Editorial La Jornada...
Sin duda, el frente más alarmante es el económico. En buena parte del globo parecen amainar los peores efectos de la crisis mundial que se desencadenó a fines del año antepasado, pero en nuestro país la recesión dista de haber tocado fondo y aún están por verse las consecuencias en la producción de la severísima contracción experimentada por el mercado interno. El incremento del desempleo, la grave pérdida del poder adquisitivo de los salarios y los implacables incrementos de impuestos y tarifas harán inviable la existencia de múltiples empresas medianas y pequeñas que cifraban su supervivencia en la colocación de sus productos y servicios en el mercado nacional. De manera previsible, ello redundará en una segunda oleada de despidos que agudizará la crisis.
Tales fenómenos indeseables ocurren en el escenario de previo desastre social que dejan tras de sí cuatro sexenios sucesivos de políticas económicas neoliberales: pobreza y miseria, marginación, desintegración social y familiar, erosión alarmante de los sistemas públicos de salud y educación y, como consecuencia, incremento de las conductas antisociales que alimentan el crecimiento imparable de la delincuencia organizada y sus secuelas de violencia, inseguridad y colapso del estado de derecho. En este contexto, no hay política de combate a la criminalidad, ni siquiera si se tratara de una estrategia lúcida y planificada –lo que no parece ser el caso de la que está en curso– con perspectivas de éxito apreciable. Por ello, si el año pasado las muertes provocadas por ese fenómeno difuso y confuso llamado guerra contra la delincuencia
alcanzaron una cuota sin precedente, parece difícil que las cifras se reduzcan en el que comienza. Tampoco parece haber margen de acción para que las autoridades federales, estatales y municipales recuperen algo del territorio que han perdido, en términos de control regional, a manos de las corporaciones criminales, por espectaculares que resulten los golpes que les propinen las fuerzas militares y civiles. Y, desde luego, en semejante entorno no existen las condiciones requeridas para iniciar la reversión del proceso de corrupción e infiltración sufrido por las dependencias públicas, las cuales, en no pocos casos, se revelan como instrumentos al servicio de cárteles de la droga, de bandas dedicadas al secuestro o de otras expresiones delictivas.

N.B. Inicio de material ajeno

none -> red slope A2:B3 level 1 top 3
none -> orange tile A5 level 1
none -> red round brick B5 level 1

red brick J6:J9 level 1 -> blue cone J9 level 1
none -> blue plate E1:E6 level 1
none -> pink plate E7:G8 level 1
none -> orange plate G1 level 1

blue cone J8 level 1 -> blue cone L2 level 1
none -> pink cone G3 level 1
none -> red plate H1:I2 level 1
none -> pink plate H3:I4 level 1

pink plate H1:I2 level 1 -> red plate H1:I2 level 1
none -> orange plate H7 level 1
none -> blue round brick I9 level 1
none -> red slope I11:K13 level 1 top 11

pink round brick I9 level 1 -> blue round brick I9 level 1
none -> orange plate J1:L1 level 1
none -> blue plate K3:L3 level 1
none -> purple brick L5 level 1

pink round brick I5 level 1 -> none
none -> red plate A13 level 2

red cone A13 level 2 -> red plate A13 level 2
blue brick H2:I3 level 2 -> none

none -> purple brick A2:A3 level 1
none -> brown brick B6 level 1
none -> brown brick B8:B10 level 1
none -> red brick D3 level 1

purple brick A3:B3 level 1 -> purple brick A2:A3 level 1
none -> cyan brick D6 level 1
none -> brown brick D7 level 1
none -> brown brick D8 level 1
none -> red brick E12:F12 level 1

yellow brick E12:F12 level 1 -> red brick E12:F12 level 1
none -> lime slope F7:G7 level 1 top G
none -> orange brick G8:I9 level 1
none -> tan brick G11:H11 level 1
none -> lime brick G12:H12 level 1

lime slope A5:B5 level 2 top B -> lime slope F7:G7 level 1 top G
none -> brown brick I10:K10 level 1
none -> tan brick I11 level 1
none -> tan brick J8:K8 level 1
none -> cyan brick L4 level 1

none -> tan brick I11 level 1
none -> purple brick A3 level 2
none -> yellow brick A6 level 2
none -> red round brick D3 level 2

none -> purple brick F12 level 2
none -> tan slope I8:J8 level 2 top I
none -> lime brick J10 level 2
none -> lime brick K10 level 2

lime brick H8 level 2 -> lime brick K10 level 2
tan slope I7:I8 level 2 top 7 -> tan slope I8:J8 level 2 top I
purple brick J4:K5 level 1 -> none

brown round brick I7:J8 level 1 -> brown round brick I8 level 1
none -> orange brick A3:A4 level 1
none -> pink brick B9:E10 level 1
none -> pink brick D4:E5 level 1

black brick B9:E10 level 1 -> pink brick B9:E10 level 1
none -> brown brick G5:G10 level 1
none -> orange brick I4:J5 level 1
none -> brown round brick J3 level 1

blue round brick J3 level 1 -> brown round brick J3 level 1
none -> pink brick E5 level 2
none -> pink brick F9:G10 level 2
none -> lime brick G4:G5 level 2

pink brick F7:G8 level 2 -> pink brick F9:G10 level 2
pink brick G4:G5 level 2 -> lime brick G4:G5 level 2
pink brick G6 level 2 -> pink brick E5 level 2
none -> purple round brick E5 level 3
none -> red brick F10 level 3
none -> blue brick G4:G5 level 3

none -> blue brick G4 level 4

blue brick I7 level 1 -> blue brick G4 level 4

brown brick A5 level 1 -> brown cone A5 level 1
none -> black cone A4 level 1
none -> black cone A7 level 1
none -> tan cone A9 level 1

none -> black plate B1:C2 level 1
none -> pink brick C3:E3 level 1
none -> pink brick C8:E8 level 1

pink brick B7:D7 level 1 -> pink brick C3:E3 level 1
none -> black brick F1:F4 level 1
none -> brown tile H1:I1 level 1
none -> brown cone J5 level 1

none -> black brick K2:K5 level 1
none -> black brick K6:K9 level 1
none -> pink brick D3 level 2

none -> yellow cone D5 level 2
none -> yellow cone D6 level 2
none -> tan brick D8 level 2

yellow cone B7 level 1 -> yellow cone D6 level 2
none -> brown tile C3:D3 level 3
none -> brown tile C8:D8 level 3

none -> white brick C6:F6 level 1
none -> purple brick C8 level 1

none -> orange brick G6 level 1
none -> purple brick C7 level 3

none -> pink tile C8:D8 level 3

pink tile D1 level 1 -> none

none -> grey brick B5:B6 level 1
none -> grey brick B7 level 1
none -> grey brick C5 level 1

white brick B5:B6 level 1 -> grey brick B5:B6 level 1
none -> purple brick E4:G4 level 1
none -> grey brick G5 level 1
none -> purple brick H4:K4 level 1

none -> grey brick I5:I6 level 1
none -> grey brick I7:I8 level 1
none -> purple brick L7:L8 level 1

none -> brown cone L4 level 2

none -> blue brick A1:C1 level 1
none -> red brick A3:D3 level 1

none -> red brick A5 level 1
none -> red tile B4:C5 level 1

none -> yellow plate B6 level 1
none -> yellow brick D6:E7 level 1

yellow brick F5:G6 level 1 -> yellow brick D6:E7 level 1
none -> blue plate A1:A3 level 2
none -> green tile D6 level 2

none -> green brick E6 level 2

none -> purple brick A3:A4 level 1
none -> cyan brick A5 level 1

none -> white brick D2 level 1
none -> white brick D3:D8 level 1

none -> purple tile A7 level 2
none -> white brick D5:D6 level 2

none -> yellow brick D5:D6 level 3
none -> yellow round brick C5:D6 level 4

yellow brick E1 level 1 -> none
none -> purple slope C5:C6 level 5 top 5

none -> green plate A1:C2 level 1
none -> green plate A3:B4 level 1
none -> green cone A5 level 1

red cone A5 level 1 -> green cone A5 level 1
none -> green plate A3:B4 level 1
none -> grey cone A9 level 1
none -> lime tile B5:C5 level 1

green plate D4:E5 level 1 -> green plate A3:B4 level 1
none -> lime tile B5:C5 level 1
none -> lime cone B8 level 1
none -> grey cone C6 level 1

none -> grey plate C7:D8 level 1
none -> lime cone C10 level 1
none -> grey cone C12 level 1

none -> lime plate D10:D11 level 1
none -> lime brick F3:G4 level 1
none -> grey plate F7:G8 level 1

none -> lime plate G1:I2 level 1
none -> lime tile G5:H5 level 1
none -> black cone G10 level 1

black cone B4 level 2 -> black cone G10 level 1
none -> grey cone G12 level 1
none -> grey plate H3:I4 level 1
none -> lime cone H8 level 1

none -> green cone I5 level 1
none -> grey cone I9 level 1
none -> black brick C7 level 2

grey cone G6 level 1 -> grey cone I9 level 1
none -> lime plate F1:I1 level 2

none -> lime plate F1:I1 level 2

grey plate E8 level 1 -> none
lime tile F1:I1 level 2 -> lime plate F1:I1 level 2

En el ámbito político las cosas no se presentan menos desesperanzadoras. El predominio de los llamados poderes fácticos
–particularmente, el de los conglomerados mediáticos privados y el de las corporaciones extranjeras dedicadas a los sectores energético, minero y de servicios públicos– es evidente, escandaloso y nugatorio del orden institucional; los partidos políticos, en su conjunto, enfrentan un descrédito sin precedentes; las instancias judiciales han empañado su autoridad moral con la emisión de fallos que la opinión pública encuentra repudiables y con una supeditación al Ejecutivo cada vez menos discreta; el Legislativo, dominado por la dupla PRI-PAN y por el oportunismo de otras formaciones menores, se muestra incapaz de actuar como contrapeso a las extralimitaciones gubernamentales y de defender a la población en general de ofensivas autoritarias que apuntan a reducir o desaparecer los derechos políticos y laborales y las garantías individuales; organismos antaño acreditados, como el Instituto Federal Electoral y la Comisión Nacional de los Derechos Humanos, experimentan hoy una falta de credibilidad que les impide desempeñar adecuadamente sus funciones; el Ejecutivo federal, por su parte, cada vez más aislado y reducido, no acaba de encontrar otras formas de hacer política que la imposición, la evasión, el recurso a la policía y a las fuerzas armadas y la repetición inagotable de un discurso triunfalista muy distante de la alarmante y desastrosa circunstancia.